Data records:

▼

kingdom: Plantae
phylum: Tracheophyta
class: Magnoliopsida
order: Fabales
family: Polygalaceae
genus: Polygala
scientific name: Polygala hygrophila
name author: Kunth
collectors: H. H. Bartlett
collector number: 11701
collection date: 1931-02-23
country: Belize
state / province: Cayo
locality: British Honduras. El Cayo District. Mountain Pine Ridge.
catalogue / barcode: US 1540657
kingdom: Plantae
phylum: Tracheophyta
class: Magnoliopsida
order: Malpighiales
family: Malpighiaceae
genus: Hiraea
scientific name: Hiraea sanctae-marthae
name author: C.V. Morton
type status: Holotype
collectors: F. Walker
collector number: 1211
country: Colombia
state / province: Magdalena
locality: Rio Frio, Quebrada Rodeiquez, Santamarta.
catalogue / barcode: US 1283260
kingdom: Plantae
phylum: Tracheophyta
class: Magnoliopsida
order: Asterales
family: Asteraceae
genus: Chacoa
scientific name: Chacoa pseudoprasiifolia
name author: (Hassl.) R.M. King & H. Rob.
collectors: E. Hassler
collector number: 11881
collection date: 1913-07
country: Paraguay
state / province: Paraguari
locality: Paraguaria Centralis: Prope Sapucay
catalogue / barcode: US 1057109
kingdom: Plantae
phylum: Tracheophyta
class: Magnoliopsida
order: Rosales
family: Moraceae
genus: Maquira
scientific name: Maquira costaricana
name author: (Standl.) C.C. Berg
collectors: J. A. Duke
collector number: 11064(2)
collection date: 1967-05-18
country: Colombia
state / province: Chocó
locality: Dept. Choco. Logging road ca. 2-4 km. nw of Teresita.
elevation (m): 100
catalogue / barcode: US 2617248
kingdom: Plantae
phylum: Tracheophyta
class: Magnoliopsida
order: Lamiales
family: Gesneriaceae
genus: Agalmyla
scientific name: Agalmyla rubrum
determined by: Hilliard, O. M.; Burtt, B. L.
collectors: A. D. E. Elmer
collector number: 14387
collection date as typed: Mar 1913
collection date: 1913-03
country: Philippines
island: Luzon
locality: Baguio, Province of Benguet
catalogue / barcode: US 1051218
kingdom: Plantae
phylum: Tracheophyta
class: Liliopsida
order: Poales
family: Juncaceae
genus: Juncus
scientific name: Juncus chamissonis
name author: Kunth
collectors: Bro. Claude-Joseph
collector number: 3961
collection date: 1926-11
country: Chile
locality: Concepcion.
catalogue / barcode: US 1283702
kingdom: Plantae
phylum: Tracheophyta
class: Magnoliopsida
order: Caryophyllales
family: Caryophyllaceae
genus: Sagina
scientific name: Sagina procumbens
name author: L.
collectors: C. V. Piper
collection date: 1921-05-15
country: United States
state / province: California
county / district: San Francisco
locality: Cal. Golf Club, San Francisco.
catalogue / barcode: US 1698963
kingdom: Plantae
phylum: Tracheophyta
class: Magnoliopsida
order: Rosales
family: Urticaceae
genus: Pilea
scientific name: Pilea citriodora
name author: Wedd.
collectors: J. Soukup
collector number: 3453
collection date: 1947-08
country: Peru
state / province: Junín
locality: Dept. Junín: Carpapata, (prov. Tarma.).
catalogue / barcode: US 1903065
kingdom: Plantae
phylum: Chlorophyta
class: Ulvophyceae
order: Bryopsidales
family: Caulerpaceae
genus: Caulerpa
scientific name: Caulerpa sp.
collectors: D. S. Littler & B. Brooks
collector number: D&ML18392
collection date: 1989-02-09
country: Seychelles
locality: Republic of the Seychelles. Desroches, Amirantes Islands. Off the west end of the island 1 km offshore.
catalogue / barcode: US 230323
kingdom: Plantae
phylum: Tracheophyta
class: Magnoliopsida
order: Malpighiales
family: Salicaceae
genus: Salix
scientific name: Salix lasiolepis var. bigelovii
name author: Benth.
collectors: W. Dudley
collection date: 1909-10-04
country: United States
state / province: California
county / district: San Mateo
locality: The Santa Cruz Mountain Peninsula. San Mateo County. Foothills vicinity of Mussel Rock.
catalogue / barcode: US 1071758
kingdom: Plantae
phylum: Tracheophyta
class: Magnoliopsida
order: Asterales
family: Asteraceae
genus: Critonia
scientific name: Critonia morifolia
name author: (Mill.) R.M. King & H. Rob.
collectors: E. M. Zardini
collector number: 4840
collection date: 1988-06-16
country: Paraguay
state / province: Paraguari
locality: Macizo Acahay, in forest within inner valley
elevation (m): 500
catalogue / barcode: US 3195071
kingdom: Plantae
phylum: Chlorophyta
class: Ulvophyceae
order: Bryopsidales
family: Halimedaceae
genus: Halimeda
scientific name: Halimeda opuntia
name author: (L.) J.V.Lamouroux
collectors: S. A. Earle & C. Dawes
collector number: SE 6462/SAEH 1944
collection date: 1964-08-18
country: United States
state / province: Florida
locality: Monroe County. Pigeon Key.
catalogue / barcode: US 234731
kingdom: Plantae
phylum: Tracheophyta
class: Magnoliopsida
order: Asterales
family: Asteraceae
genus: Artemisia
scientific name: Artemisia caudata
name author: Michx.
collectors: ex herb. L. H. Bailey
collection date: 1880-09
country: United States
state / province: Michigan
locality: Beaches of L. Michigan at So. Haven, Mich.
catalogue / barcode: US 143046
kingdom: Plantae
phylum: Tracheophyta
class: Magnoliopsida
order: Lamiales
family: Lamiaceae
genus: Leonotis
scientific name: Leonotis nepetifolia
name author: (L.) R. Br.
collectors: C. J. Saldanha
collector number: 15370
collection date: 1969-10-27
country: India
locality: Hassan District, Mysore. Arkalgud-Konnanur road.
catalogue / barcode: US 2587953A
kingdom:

▲

What you need to do :: Write out all of the rows again, switching "catalogue / barcode" to "catalog / barcode" wherever it occurs. Leave everything else unchanged.

Task result ::
kingdom: Plantae
phylum: Tracheophyta
class: Magnoliopsida
order: Fabales
family: Polygalaceae
genus: Polygala
scientific name: Polygala hygrophila
name author: Kunth
collectors: H. H. Bartlett
collector number: 11701
collection date: 1931-02-23
country: Belize
state / province: Cayo
locality: British Honduras. El Cayo District. Mountain Pine Ridge.
catalog / barcode: US 1540657
kingdom: Plantae
phylum: Tracheophyta
class: Magnoliopsida
order: Malpighiales
family: Malpighiaceae
genus: Hiraea
scientific name: Hiraea sanctae-marthae
name author: C.V. Morton
type status: Holotype
collectors: F. Walker
collector number: 1211
country: Colombia
state / province: Magdalena
locality: Rio Frio, Quebrada Rodeiquez, Santamarta.
catalog / barcode: US 1283260
kingdom: Plantae
phylum: Tracheophyta
class: Magnoliopsida
order: Asterales
family: Asteraceae
genus: Chacoa
scientific name: Chacoa pseudoprasiifolia
name author: (Hassl.) R.M. King & H. Rob.
collectors: E. Hassler
collector number: 11881
collection date: 1913-07
country: Paraguay
state / province: Paraguari
locality: Paraguaria Centralis: Prope Sapucay
catalog / barcode: US 1057109
kingdom: Plantae
phylum: Tracheophyta
class: Magnoliopsida
order: Rosales
family: Moraceae
genus: Maquira
scientific name: Maquira costaricana
name author: (Standl.) C.C. Berg
collectors: J. A. Duke
collector number: 11064(2)
collection date: 1967-05-18
country: Colombia
state / province: Chocó
locality: Dept. Choco. Logging road ca. 2-4 km. nw of Teresita.
elevation (m): 100
catalog / barcode: US 2617248
kingdom: Plantae
phylum: Tracheophyta
class: Magnoliopsida
order: Lamiales
family: Gesneriaceae
genus: Agalmyla
scientific name: Agalmyla rubrum
determined by: Hilliard, O. M.; Burtt, B. L.
collectors: A. D. E. Elmer
collector number: 14387
collection date as typed: Mar 1913
collection date: 1913-03
country: Philippines
island: Luzon
locality: Baguio, Province of Benguet
catalog / barcode: US 1051218
kingdom: Plantae
phylum: Tracheophyta
class: Liliopsida
order: Poales
family: Juncaceae
genus: Juncus
scientific name: Juncus chamissonis
name author: Kunth
collectors: Bro. Claude-Joseph
collector number: 3961
collection date: 1926-11
country: Chile
locality: Concepcion.
catalog / barcode: US 1283702
kingdom: Plantae
phylum: Tracheophyta
class: Magnoliopsida
order: Caryophyllales
family: Caryophyllaceae
genus: Sagina
scientific name: Sagina procumbens
name author: L.
collectors: C. V. Piper
collection date: 1921-05-15
country: United States
state / province: California
county / district: San Francisco
locality: Cal. Golf Club, San Francisco.
catalog / barcode: US 1698963
kingdom: Plantae
phylum: Tracheophyta
class: Magnoliopsida
order: Rosales
family: Urticaceae
genus: Pilea
scientific name: Pilea citriodora
name author: Wedd.
collectors: J. Soukup
collector number: 3453
collection date: 1947-08
country: Peru
state / province: Junín
locality: Dept. Junín: Carpapata, (prov. Tarma.).
catalog / barcode: US 1903065
kingdom: Plantae
phylum: Chlorophyta
class: Ulvophyceae
order: Bryopsidales
family: Caulerpaceae
genus: Caulerpa
scientific name: Caulerpa sp.
collectors: D. S. Littler & B. Brooks
collector number: D&ML18392
collection date: 1989-02-09
country: Seychelles
locality: Republic of the Seychelles. Desroches, Amirantes Islands. Off the west end of the island 1 km offshore.
catalog / barcode: US 230323
kingdom: Plantae
phylum: Tracheophyta
class: Magnoliopsida
order: Malpighiales
family: Salicaceae
genus: Salix
scientific name: Salix lasiolepis var. bigelovii
name author: Benth.
collectors: W. Dudley
collection date: 1909-10-04
country: United States
state / province: California
county / district: San Mateo
locality: The Santa Cruz Mountain Peninsula. San Mateo County. Foothills vicinity of Mussel Rock.
catalog / barcode: US 1071758
kingdom: Plantae
phylum: Tracheophyta
class: Magnoliopsida
order: Asterales
family: Asteraceae
genus: Critonia
scientific name: Critonia morifolia
name author: (Mill.) R.M. King & H. Rob.
collectors: E. M. Zardini
collector number: 4840
collection date: 1988-06-16
country: Paraguay
state / province: Paraguari
locality: Macizo Acahay, in forest within inner valley
elevation (m): 500
catalog / barcode: US 3195071
kingdom: Plantae
phylum: Chlorophyta
class: Ulvophyceae
order: Bryopsidales
family: Halimedaceae
genus: Halimeda
scientific name: Halimeda opuntia
name author: (L.) J.V.Lamouroux
collectors: S. A. Earle & C. Dawes
collector number: SE 6462/SAEH 1944
collection date: 1964-08-18
country: United States
state / province: Florida
locality: Monroe County. Pigeon Key.
catalog / barcode: US 234731
kingdom: Plantae
phylum: Tracheophyta
class: Magnoliopsida
order: Asterales
family: Asteraceae
genus: Artemisia
scientific name: Artemisia caudata
name author: Michx.
collectors: ex herb. L. H. Bailey
collection date: 1880-09
country: United States
state / province: Michigan
locality: Beaches of L. Michigan at So. Haven, Mich.
catalog / barcode: US 143046
kingdom: Plantae
phylum: Tracheophyta
class: Magnoliopsida
order: Lamiales
family: Lamiaceae
genus: Leonotis
scientific name: Leonotis nepetifolia
name author: (L.) R. Br.
collectors: C. J. Saldanha
collector number: 15370
collection date: 1969-10-27
country: India
locality: Hassan District, Mysore. Arkalgud-Konnanur road.
catalog / barcode: US 2587953A
kingdom:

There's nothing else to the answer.